Nearly two years after Doric champion Sandy May was made an MBE in the 2019 New Year honours, his family have accepted the award posthumously.
Sandy of Longside, who died in July, was a tireless promoter of Doric language and culture.
Together with his wife Vi, he spent years encouraging the use of the language and its associated musical heritage.
He was due to be presented with his honour at the Palace of Holyrood on June 30 last year but the presentation was postponed because of Covid.
Sandy died on July 29 this year before a new date for the presentation could be arranged.
Ceremony
However, Sandy Manson, Lord Lieutenant of Aberdeenshire, travelled to Sandy’s home at Auchlee, Longside, to present Vi and his family with the MBE.
Vi said Sandy was proud to be named as an award recipient but still found it hard to believe he was being honoured.
“He felt he was just an ilky day mannie daein fit he enjoyed maist whither it wis encouraging the bairns at Strichen Festival tae spik Doric, sing, play, recite and jist dae their best, bit enjoy it at the same time,” said Vi.
Photographs
Another of Sandy’s achievements was obtaining funding to help digitise the Morrison Collection of glass plate negatives that had been found in a blocked up cupboard in a house at Belhelvie.
They had been taken in the late 1800s by James Morrison and depicted rural life in the area.

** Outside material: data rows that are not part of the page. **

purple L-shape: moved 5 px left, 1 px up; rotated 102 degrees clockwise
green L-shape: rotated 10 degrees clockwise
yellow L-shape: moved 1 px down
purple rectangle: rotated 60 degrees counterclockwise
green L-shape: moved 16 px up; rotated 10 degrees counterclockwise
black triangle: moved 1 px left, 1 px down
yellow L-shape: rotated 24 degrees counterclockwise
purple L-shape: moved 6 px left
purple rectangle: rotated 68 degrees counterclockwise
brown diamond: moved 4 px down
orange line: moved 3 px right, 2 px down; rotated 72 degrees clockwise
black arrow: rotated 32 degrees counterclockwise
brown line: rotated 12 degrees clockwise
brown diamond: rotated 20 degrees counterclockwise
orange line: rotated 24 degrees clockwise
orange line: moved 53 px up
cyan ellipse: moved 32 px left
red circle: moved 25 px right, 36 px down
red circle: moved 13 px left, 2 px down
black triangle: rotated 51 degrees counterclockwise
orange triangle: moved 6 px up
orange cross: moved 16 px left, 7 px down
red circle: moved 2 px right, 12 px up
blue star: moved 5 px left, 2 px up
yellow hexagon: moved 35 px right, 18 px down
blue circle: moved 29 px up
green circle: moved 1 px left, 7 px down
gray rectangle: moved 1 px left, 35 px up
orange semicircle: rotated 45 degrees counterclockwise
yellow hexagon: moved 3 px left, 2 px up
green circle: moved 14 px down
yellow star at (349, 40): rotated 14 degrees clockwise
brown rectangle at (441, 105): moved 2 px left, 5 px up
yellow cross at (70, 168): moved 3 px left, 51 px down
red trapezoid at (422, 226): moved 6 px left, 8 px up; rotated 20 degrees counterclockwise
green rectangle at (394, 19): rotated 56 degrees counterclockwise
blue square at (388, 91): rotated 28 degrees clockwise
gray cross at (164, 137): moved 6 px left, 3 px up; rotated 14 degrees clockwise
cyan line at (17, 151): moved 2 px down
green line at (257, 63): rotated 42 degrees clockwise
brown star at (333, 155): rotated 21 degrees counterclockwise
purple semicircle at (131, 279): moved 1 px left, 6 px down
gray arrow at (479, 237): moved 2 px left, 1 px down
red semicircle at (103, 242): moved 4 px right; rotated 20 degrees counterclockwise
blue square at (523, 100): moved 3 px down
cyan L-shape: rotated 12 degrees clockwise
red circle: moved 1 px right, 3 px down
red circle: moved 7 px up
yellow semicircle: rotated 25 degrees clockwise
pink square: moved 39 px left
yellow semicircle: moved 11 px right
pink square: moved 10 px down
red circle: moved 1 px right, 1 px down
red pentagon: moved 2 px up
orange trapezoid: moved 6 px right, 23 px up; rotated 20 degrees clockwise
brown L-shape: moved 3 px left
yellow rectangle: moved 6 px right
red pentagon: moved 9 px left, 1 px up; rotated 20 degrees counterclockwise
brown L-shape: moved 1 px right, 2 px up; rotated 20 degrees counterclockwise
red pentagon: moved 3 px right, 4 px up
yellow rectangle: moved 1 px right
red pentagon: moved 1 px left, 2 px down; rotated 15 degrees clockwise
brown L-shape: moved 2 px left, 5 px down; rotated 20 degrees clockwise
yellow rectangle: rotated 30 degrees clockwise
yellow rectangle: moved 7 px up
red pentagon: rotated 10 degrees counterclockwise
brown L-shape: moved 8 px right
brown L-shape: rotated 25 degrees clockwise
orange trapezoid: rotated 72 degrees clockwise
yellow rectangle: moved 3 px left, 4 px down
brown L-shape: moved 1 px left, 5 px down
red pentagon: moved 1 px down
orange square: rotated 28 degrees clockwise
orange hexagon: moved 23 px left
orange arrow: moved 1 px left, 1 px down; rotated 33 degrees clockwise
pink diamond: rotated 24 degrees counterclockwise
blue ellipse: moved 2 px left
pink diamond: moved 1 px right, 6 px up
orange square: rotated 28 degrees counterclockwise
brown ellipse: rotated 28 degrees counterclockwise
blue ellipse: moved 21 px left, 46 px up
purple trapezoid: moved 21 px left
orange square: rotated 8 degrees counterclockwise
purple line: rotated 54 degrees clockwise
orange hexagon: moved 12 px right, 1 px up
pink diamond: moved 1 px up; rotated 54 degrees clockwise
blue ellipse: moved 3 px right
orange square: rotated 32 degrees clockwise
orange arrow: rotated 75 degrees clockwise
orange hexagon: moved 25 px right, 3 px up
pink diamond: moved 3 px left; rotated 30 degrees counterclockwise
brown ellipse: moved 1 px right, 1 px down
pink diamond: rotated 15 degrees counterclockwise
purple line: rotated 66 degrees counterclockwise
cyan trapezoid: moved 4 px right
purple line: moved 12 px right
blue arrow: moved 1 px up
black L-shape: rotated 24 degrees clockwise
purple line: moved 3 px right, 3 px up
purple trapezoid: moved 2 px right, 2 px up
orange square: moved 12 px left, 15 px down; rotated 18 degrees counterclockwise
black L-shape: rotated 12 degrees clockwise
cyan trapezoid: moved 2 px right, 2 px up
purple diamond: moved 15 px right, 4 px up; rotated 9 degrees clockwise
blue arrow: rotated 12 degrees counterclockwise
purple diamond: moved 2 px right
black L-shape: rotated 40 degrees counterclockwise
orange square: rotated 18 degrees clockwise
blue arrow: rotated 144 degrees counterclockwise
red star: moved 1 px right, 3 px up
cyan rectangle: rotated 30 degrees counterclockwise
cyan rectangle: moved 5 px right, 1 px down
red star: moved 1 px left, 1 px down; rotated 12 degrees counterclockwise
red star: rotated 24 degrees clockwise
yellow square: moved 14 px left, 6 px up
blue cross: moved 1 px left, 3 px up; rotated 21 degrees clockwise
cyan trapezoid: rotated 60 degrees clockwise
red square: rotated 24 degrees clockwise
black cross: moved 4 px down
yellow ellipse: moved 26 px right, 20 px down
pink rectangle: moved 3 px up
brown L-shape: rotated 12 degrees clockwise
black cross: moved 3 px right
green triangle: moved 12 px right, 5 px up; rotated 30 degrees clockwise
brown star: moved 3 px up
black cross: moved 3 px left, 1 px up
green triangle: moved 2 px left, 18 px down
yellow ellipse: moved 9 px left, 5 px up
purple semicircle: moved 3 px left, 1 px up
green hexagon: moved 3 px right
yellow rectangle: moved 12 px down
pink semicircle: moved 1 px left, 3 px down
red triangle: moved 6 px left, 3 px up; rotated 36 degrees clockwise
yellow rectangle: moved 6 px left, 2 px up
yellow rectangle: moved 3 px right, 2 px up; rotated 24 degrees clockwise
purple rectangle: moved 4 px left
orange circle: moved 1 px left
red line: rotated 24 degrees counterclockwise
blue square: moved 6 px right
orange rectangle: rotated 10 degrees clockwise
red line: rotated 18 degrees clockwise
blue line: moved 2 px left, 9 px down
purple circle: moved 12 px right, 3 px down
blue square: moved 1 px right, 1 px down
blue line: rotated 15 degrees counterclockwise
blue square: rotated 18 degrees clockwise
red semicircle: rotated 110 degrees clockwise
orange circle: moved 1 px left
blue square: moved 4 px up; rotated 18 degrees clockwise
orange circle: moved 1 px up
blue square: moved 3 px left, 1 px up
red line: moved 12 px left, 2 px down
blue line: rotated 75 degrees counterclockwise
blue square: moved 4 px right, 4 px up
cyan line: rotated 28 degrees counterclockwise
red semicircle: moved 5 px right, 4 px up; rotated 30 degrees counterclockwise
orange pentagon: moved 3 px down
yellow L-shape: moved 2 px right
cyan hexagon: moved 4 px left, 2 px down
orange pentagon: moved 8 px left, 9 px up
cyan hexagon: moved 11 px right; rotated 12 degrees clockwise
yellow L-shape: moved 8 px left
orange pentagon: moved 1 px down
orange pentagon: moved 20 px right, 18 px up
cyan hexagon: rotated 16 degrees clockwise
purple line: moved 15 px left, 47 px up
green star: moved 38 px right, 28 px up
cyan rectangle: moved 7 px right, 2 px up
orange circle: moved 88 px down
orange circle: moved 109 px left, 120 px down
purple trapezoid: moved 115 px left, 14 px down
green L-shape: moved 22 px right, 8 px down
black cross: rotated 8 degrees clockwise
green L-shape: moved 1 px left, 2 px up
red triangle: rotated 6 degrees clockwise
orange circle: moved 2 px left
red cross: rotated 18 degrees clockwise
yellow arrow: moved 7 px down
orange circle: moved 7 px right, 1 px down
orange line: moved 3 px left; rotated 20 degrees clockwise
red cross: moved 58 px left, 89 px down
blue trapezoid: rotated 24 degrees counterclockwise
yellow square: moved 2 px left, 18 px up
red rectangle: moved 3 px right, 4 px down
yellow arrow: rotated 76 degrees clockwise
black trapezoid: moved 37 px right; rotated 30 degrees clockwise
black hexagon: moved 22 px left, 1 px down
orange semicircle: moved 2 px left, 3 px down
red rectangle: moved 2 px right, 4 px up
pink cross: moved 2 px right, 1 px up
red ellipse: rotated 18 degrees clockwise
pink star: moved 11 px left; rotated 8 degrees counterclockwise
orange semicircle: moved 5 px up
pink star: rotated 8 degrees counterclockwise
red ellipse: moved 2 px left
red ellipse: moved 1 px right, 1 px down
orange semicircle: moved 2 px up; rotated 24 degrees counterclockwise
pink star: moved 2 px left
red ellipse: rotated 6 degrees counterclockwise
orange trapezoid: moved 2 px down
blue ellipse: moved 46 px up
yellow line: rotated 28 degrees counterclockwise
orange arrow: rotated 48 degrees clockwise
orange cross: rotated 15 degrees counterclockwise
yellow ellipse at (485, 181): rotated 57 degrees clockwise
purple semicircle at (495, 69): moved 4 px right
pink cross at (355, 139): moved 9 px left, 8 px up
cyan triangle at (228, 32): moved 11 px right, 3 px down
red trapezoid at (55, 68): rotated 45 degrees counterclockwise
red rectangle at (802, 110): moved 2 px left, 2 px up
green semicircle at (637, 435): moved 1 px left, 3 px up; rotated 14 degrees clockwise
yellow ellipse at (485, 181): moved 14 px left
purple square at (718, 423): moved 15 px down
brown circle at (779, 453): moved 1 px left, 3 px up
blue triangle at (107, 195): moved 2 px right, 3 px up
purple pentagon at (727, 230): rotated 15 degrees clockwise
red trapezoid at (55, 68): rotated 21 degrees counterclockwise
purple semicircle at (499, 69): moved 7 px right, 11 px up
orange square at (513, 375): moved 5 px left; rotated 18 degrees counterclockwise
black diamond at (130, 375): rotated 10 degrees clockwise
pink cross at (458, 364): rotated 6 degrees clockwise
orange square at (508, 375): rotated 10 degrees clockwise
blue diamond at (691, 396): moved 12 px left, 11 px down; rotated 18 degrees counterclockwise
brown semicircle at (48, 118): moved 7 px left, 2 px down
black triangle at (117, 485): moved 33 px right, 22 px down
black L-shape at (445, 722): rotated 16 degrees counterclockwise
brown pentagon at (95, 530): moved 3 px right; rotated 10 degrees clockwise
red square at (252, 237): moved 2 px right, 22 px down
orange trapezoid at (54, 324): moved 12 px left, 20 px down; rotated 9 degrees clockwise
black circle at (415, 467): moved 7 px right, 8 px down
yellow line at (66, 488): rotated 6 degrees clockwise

Vi said: “He was always amazed at the things the bairns found to point out in the photographs of the Morrison Collection when doing the school workshops at Aden park.
“I don’t think that many people really knew just how much time and effort he put into the Morrison Collection and the success he had going all round the village halls with the photographs just to talk about the folk in the photographs, the farms now long gone or who had seen themselves in a photo 60 years ago who was now sitting beside them in the audience.
Patience and passion
“He was happy doing talks at care homes fan the auld folk wid exchange their memories or the words they used to use or the way they used to do things and he always had patience to listen.
“His abiding passion was research, digging into anything local, historical or genealogical and he would sit for hours piecing a story together.”